→ **About this task**:
Go through the records and report each line holding the string "bowl".

(Multi-frame object listings)
+ + + +

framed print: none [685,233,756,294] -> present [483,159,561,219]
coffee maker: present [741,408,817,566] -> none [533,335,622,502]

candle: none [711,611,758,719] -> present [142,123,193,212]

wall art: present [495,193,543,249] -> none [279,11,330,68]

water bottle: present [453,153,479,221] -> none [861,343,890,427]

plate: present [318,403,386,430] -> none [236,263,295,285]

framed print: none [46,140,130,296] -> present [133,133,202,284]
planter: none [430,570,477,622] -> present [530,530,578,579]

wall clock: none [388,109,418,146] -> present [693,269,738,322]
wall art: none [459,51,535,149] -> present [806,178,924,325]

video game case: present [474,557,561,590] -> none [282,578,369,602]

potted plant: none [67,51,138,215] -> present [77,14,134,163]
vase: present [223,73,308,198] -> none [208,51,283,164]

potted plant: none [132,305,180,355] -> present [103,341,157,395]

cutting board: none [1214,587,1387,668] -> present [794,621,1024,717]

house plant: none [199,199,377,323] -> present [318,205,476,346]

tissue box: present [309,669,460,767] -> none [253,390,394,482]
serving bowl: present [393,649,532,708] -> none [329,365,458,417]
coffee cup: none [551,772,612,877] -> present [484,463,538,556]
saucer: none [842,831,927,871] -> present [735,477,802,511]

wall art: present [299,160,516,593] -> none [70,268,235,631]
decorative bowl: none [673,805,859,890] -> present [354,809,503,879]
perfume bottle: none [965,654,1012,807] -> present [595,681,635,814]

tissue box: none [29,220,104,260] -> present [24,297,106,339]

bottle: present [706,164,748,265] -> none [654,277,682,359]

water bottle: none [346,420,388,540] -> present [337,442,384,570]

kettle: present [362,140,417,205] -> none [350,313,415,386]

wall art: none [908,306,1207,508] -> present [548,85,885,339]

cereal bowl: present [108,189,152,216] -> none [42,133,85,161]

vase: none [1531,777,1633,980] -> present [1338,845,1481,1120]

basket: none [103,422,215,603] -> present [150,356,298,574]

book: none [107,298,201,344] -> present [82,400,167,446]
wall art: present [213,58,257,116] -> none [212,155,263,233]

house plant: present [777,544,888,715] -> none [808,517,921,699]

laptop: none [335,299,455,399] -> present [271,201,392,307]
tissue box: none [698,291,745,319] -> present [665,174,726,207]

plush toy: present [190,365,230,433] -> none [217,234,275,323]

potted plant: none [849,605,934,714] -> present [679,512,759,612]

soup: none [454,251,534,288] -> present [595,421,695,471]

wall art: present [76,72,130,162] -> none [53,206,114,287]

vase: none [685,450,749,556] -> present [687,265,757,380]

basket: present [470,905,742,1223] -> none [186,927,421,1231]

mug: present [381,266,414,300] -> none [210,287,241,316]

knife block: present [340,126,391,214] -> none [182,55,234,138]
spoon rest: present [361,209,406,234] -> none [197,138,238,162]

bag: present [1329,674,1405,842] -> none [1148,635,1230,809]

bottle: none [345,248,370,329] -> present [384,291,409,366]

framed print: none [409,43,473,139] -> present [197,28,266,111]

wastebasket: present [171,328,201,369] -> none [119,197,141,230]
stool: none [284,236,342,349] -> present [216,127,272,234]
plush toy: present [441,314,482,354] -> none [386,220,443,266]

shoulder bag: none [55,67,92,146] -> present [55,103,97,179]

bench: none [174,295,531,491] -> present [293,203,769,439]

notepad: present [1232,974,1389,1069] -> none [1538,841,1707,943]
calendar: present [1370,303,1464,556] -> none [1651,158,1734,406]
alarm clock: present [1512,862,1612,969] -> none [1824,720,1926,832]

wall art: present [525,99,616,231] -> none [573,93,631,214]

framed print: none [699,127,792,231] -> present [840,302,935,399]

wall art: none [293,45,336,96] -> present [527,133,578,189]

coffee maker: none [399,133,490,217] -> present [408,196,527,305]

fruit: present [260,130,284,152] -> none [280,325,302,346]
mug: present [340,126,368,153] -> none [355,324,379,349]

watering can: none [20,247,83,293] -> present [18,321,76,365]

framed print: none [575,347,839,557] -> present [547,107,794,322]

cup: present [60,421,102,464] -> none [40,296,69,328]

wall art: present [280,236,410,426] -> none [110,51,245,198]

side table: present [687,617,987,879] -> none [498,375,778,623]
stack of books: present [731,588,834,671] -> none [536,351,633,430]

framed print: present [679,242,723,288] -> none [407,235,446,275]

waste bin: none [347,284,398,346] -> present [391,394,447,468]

+ + + +

→ **The completed task**:
serving bowl: present [393,649,532,708] -> none [329,365,458,417]
decorative bowl: none [673,805,859,890] -> present [354,809,503,879]
cereal bowl: present [108,189,152,216] -> none [42,133,85,161]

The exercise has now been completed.